▶ **Pedidos**
a – Por favor, responda com base no texto sobre Samurai Shodown 64 II, marcando as respostas com (i), (ii) e (iii):
(i) Qual é a ideia por trás do personagem Asura?
(ii) Em qual jogo foram introduzidos os estilos Slash e Bust?
(iii) Em que formato passaram a ser os cenários?
b – Escreva a continuação do texto sobre Samurai Shodown 64 II a partir do ponto em que ele termina.

E quer saber? O visual de Asura é maneiro mesmo, e a ideia de um demonio renegado que caça outros demonios é interessante, eu não ironicamente achei essa ideia muito boa. Quer dizer, ela não foi pra frente pq apenas seis pessoas no mundo jogaram esse jogo na época devido aos problemas com o Hyper Neo Geo 64 (que eu expliquei no texto anterior, em SAMURAI SHODOWN 64), mas a ideia em si é maneira mesmo.


Além de Asura, um total de sete novos personagens são adicionados ao jogo além do retorno de todos do jogo anterior, o que já começa dando a esse jogo uma cara muito mais de "Samurai Shodown 5" do que de "remake do primeiro jogo", que foi o grande problema que eu apontei no SAMURAI SHODOWN 64

A maior adição a Samurai Shodown 64 II, entretanto, não são os personagens em si, mas as representações de suas formas Bust e Slash. Introduzida em SAMURAI SHODOWN 3, Slash e Bust eram dois estilos de luta que vc escolhia e que davam movesets e ataques especiais diferentes para um mesmo personagem. Só que enquanto em SAMURAI SHODOWN 3SAMURAI SHODOWN 4: Amakusa's Revenge e SAMURAI SHODOWN 64 isso apenas mudava o moveset e fazia um palet swap nas cores do personagem, Warriors Rage adota uma abordagem artística muito mais drástica. As duas formas são agora extremamente diferentes uma da outra, quase aparecendo como dois personagens inteiramente diferentes em alguns casos.

Asura, por exemplo, em suas versões slash e bust parece visualmente dois personagens diferente e tem movesets diferentes 

A jogabilidade também foi renovada e refinada. O jogo abandonou quase inteiramente a ideia de tentar usar movimentos para frente e para trás no 3D e aqui se foca na jogabilidade 2D padrão como é o que a SNK sabe realmente fazer. Ainda existem movimentos para desviar dando um passo para frente ou para trás, mas em 99% do jogo a coisa é apenas 2D mesmo. 

Outra grande mudança desse jogo para o anterior é que os cenários renderizados em 3D foram completamente eliminados – os cenários agora são .jpg bidimensionais e rolam infinitamente em ambas as direções. Na prática, isso quer dizer que como o jogo não gasta memória renderizando os cenários, sobra memória para os modelos dos personagens terem melhorados, as cores serem muito mais vibrantes (os cenários com os portões japoneses e o da água são lindos pra caceta), e o sangue não parece mais tão chapado, tendo uma estética muito mais satisfatória.

▶ **Dados**
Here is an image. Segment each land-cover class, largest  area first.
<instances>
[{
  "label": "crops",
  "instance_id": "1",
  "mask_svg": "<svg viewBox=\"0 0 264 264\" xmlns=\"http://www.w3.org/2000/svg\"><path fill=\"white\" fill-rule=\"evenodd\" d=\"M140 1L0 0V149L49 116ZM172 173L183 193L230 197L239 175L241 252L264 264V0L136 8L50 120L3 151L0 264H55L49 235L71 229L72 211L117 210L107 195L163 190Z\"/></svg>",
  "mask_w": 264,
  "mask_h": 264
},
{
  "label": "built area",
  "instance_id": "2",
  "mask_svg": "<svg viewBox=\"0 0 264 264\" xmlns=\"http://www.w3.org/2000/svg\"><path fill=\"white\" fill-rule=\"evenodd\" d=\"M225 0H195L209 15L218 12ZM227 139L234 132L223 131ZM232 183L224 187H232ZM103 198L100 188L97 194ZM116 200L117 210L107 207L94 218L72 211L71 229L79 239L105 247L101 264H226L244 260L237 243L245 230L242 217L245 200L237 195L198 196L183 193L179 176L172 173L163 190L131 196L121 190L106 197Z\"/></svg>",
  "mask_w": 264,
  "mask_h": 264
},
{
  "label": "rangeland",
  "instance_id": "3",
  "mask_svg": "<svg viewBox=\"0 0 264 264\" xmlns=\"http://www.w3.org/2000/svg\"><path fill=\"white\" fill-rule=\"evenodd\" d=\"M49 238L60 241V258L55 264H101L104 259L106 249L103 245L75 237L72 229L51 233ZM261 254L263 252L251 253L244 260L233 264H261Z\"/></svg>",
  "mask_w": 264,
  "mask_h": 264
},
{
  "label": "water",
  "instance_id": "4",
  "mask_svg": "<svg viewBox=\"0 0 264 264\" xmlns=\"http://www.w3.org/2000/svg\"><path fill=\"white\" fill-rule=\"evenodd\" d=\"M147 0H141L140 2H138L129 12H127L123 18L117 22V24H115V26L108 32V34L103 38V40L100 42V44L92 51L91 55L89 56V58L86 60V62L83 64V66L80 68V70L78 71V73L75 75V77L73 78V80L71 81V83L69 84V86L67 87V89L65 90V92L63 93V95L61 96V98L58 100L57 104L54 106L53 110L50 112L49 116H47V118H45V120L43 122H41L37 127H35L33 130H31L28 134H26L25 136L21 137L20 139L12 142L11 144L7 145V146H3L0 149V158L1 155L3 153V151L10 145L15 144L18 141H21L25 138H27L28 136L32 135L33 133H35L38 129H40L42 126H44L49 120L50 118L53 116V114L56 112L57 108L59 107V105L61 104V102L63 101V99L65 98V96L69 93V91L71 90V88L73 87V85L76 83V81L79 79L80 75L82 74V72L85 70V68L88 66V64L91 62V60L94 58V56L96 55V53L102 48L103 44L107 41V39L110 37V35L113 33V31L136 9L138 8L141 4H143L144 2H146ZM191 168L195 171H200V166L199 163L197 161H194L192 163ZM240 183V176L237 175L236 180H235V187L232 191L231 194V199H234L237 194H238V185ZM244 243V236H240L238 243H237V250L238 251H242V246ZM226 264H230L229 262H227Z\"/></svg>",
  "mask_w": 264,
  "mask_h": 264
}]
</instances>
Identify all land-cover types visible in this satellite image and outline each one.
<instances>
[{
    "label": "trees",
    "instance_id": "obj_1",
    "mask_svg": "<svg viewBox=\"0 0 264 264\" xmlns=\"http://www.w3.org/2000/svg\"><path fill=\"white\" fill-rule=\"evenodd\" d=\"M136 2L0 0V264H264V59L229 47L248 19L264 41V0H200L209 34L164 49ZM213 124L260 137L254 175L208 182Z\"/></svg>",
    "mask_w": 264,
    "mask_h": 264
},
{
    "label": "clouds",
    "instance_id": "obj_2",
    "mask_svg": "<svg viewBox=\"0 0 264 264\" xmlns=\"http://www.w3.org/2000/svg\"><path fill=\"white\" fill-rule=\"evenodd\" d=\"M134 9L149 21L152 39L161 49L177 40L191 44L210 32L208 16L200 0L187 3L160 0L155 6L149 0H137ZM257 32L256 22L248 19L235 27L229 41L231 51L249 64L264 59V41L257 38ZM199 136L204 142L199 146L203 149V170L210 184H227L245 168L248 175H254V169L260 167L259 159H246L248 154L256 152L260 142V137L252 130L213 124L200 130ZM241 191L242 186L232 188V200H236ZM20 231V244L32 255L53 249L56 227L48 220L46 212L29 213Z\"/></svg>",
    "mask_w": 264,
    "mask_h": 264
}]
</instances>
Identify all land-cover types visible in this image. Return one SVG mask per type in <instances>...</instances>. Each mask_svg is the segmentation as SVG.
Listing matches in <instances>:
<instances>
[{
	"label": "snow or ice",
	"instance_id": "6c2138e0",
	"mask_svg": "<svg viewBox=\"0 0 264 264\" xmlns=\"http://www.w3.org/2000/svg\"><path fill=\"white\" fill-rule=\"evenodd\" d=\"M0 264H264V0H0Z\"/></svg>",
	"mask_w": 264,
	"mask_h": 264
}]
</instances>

▶ **Resultados esperados**
a –
(i) Um demônio renegado que caça outros demônios.
(ii) Em SAMURAI SHODOWN 3.
(iii) São .jpg bidimensionais que rolam infinitamente em ambas as direções.

b –
Várias opções de jogo que não funcionavam tão bem do jogo anterior foram removidas (novamente, pq se baseavam em um jogo de 1993 e já estavam bem datadas), enquanto coisas que funcionavam nos jogos mais recentes da franquia foram trazidas de volta melhoradas. SAMURAI SHODOWN 4: Amakusa's Revenge foi o primeiro jogo da franquia a ter um sistema de combos, e aqui a engine 3D do jogo aprimora essa mecanica fazendo os combos mais fluídos e satisfatórios.

O “Fatal Slash” (terminar a luta com um golpe especial que resultaria em um tipo de fatality samurai) que foi introduzido em SAMURAI SHODOWN 3 foi aprimorado e está mais artistico do que nunca, certamente são os fatalitys mais elegantes dos jogos de luta até então. 

Falando em mais bonito, os ataques especiais também foram transformados em combos muito mais espetaculosos e muitos deles são extremamente impressionantes, de natureza quase cinematográfica, aproveitando os gráficos tridimensionais. Asura invoca correntes do submundo, mantém seu oponente imobilizado e o corta repetidamente. Taizan desenha enormes marcas de kanji que destroem seu oponente. Shiki estrangula seu oponente com as pernas, monta-o sugestivamente e suga sua vida com gemidão do zap (inveja que chama, né?). Hattori Hanzo executa golpes mortais que mostram raios X de vários ossos quebrados, uma decada antes de Mortal Kombat começar a fazer isso.


Só que apesar do jogo ter combos, ele não tenta ser o novo "X-MEN VS STREET FIGHTER" em velocidades ultradinamicas. Samurai Shodown sempre foi um jogo mais lento e tático, tentando representar que os personagens carregam espadas pesadas e são humanos (pelo menos alguns deles são). E esse jogo não apenas respeita o timing da série, como incorpora isso na engine do jogo de uma forma muito interessante.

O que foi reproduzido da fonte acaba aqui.